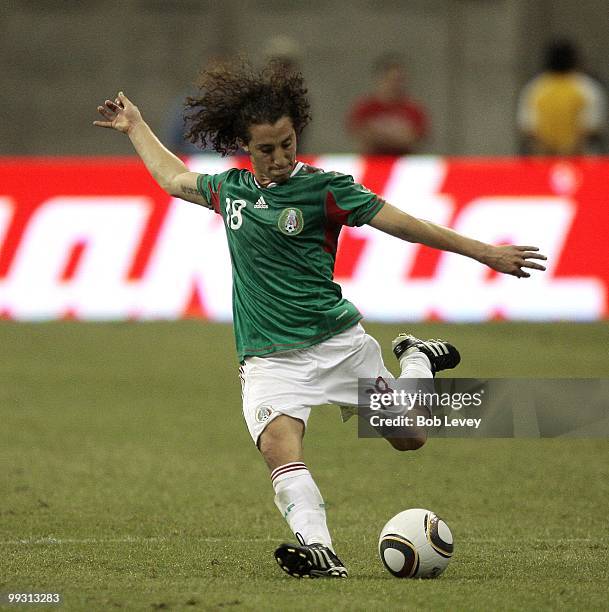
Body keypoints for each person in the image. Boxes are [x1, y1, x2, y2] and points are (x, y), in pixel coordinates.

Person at [94, 59, 546, 579]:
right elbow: (174, 177)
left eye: (287, 143)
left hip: (338, 344)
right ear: (246, 145)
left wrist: (483, 251)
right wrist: (136, 127)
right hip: (268, 359)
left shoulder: (326, 188)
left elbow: (406, 225)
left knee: (409, 437)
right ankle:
======
◆ YOUR INSTRUCTIONS
The required output is each line of the entries that contains the word "right".

◆ SOLUTION FOR THIS TASK
right elbow: (174, 177)
right ear: (246, 145)
right wrist: (136, 127)
right hip: (268, 359)
right ankle:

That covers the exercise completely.